Playing out like a game of risk, the novel starts with a literal bang as Bean’s vacation home is bombed, and transforms into Bean’s almost inexplicable devotion to Petra, the only member of Ender’s jeesh to remain in Achilles’ clutches after escape attempts and releases. Unlink the other stories of the series, the novel is more of a spy novel, tackling espionage and world domination within the power vacuum the defeat of the Formics has created. Here world powers, no longer fearing for humanity’s existence, spring out on to the world’s stage, claiming battle school graduates as their strategists and seeking to renew age old struggles. At the outside, we see Peter Wiggin, who makes the moves to become the center of world power by occupying a position with none and seeking to establish the job’s relevance. To this plot line, that of rise of Peter, one almost wants more, to see the cogs and gears, to see what the one remaining Wiggin child can do.
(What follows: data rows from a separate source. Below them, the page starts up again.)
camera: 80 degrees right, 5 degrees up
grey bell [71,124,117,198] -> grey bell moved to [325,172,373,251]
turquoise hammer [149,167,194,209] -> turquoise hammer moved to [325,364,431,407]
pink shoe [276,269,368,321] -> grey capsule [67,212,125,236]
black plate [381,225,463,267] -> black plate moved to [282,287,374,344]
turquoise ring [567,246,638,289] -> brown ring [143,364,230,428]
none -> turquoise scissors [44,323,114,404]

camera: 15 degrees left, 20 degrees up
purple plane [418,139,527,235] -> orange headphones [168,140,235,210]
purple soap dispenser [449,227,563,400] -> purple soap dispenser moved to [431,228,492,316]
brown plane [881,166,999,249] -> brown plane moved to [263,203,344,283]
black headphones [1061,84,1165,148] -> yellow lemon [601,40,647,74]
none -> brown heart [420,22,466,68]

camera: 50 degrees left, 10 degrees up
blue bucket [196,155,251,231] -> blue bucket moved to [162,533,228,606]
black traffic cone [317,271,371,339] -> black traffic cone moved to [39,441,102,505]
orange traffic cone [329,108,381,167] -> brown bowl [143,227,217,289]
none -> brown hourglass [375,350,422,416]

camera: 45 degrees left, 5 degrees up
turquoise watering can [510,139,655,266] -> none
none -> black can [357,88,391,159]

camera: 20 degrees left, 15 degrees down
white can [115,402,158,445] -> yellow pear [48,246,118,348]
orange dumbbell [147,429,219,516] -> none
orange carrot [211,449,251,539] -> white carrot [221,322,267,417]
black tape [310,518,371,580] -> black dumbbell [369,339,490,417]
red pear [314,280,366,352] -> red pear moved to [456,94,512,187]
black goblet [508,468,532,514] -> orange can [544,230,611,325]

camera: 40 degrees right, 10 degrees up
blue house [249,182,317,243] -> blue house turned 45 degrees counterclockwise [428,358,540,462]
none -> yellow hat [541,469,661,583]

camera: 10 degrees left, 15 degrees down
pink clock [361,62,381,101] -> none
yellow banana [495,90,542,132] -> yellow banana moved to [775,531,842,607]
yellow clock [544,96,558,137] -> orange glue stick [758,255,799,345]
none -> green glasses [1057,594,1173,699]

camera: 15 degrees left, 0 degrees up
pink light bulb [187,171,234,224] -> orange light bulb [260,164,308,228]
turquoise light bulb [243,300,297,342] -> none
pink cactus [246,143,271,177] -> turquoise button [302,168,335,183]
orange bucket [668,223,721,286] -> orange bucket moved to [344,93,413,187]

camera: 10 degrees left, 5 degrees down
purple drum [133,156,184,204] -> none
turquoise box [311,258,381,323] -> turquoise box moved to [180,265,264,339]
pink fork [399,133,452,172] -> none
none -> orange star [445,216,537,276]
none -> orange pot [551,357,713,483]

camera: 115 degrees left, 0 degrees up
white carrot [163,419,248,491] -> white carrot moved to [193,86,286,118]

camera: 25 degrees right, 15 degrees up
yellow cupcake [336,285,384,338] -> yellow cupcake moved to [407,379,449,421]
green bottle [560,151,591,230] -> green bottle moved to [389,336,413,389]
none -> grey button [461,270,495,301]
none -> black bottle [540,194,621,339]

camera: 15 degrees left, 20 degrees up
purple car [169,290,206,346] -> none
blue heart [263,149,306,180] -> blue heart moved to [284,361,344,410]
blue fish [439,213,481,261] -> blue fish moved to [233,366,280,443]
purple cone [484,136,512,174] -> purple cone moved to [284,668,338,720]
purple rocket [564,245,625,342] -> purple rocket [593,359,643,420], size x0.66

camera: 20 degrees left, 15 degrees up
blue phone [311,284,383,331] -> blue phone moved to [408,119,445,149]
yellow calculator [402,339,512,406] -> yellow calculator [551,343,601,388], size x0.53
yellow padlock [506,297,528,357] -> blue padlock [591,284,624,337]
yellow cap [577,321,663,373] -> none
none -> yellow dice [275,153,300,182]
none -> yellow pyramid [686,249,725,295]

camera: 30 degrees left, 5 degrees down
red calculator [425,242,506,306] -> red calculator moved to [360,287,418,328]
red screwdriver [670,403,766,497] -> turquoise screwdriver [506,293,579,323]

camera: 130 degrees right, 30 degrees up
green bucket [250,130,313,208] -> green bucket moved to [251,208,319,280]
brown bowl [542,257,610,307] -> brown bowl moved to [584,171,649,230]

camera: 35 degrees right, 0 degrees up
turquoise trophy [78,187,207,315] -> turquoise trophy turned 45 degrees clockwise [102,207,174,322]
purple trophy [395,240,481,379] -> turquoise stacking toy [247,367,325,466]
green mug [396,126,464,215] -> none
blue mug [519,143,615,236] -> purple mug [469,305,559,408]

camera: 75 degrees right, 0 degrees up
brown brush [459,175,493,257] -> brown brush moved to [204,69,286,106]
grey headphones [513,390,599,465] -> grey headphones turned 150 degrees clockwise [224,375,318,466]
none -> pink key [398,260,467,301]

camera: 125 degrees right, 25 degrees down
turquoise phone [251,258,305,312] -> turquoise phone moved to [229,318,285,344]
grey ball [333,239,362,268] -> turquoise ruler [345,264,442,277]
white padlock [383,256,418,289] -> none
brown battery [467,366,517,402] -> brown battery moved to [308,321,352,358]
While the novel’s pages turn, like the two books that will follow in the series, the story plays out for too long. There is only so much internal moaning and groaning of Bean that one needs. He is talented, interesting, and soon to be a giant, but the what happens after the war for humanity story is more political football than science fiction fodder. That is not to say that one cannot garner pleasure, but that Orson Scott Card could have condensed this tale and returned to chasing the stars, to settling the future.